Hybrid or diesel?
For car buyers seeking the highest possible fuel economy, this is one of the most basic questions that must be asked. Both powertrains offer higher mpg ratings and fuel-tank ranges than conventional gasoline engines. Of course, both also offer different driving experiences.
Volkswagen hasn't been shy about advertising the fuel-economy promises of the turbodiesel engine available in its Jetta compact sedan, and recently, I had the chance to put those promises to the test when a 2009 Jetta TDI showed up at my door. My friend John and I were heading east for a wedding--a nice little jaunt from Chicago to Detroit and back would give me a chance to see how realistic the Volkswagen's EPA ratings of 29 mpg city and 40 mpg highway are. It was also a chance to see just how far one tank of diesel could be stretched--could the entire round trip be made on one tank?
This experiment would be performed under real-world driving conditions--no hypermiling here. We're Americans, darn it, and that meant we weren't going to forfeit our right to air conditioning. Nor would we crawl along in the slow lane at 55 miles per hour--Michigan has 70 mph speed limits on rural interstates, and we were going to take full advantage. Finally, the Jetta would be carrying a load--a weekend's worth of luggage for two people.

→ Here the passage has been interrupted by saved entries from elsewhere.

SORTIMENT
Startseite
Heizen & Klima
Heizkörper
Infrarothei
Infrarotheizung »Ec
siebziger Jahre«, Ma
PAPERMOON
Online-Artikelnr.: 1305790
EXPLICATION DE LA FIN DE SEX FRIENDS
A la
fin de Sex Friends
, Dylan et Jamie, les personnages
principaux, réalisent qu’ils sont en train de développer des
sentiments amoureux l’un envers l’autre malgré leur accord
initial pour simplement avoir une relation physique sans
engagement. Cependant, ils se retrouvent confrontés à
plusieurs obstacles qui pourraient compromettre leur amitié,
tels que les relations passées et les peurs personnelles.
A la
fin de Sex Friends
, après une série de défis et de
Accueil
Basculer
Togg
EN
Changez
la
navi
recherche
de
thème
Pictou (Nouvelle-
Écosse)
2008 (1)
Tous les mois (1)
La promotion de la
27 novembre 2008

Powered by a 2.0-liter turbodiesel 4-cylinder that makes 140 horsepower, the Jetta TDI can be had with either a 6-speed automatic or a 6-speed direct-shift gearbox automatic transmission.
The TDI tester arrived with a base price of $22,270. For that price, buyers get standard features such as cruise control, heated front seats, a 6-disc CD changer with MP3 capability, satellite radio, a 60/40 split-folding rear seat, and heated power sideview mirrors, among other things. Available safety features include ABS, an antiskid system, traction control, front side airbags, and curtain side airbags.

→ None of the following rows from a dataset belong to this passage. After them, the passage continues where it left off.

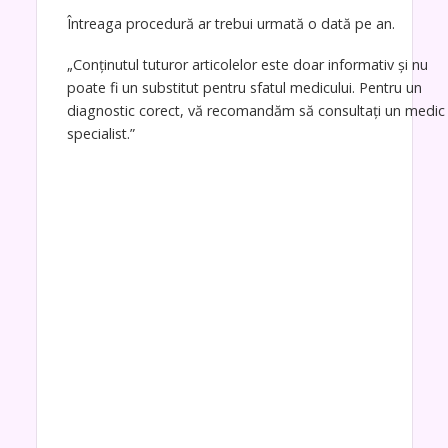
Întreaga procedură ar trebui urmată o dată pe an.
„Conținutul tuturor articolelor este doar informativ și nu
poate fi un substitut pentru sfatul medicului. Pentru un
diagnostic corect, vă recomandăm să consultați un medic
specialist.”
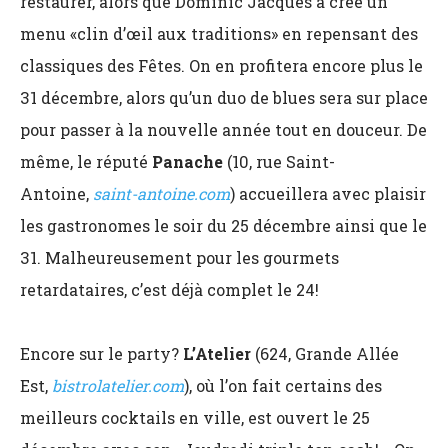
restaurer, alors que Dominic Jacques a créé un
menu «clin d’œil aux traditions» en repensant des
classiques des Fêtes. On en profitera encore plus le
31 décembre, alors qu’un duo de blues sera sur place
pour passer à la nouvelle année tout en douceur. De
même, le réputé
Panache
(10, rue Saint-
Antoine,
saint-antoine.com
) accueillera avec plaisir
les gastronomes le soir du 25 décembre ainsi que le
31. Malheureusement pour les gourmets
retardataires, c’est déjà complet le 24!
Encore sur le party?
L’Atelier
(624, Grande Allée
Est,
bistrolatelier.com
), où l’on fait certains des
meilleurs cocktails en ville, est ouvert le 25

Options included a $1,990 navigation system, the $1,100 DSG automatic transmission, a power sunroof ($1,000), 17-inch wheels ($450), a rear spoiler ($329), and rubber floor mats plus trunk liner ($199). With options and the $700 destination charge, the total price as-tested was $28,038.

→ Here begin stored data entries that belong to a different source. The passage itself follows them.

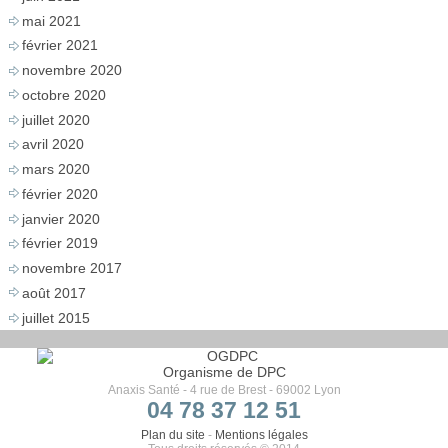
mai 2021
février 2021
novembre 2020
octobre 2020
juillet 2020
avril 2020
mars 2020
février 2020
janvier 2020
février 2019
novembre 2017
août 2017
juillet 2015
Organisme de DPC
Anaxis Santé - 4 rue de Brest - 69002 Lyon
04 78 37 12 51
Plan du site
-
Mentions légales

Our trip started around 11 a.m. CST on Friday, with nice late-summer Midwestern weather promising us mostly sunny skies for our drive and a full tank of diesel fuel that was pumped at a Mobil station at Sheridan and Broadway on Chicago's North Side. A decade ago, John and I used to make the Chicago-to-Detroit drive all the time as college freshman. We used to pass the time by talking about cars, sports, and girls. Ten years later, we found ourselves discussing the same topics--apparently, not much has changed. Armed with cell phones and iPods, we were off.
As we made our way across Chicago, the torquey turbodiesel had no trouble keeping up with traffic, although the direct-shift gearbox occasionally displayed some wonky behavior, including an unusually slow throttle response that made merging into busy traffic into a bit of an exercise in advance planning. Another DSG quirk is its habit of engine braking while coasting at slower speeds. In a true manual, this would feel natural, but in an automatic, it takes some getting used to.
Our first speed bump came in northwest Indiana--road construction on I-90 had slowed traffic to a crawl. Crawling along in bumper-to-bumper traffic sure wasn't going to help the old fuel-economy average. Still, the needle on the fuel gauge stayed on the full mark until almost 92 miles into the trip.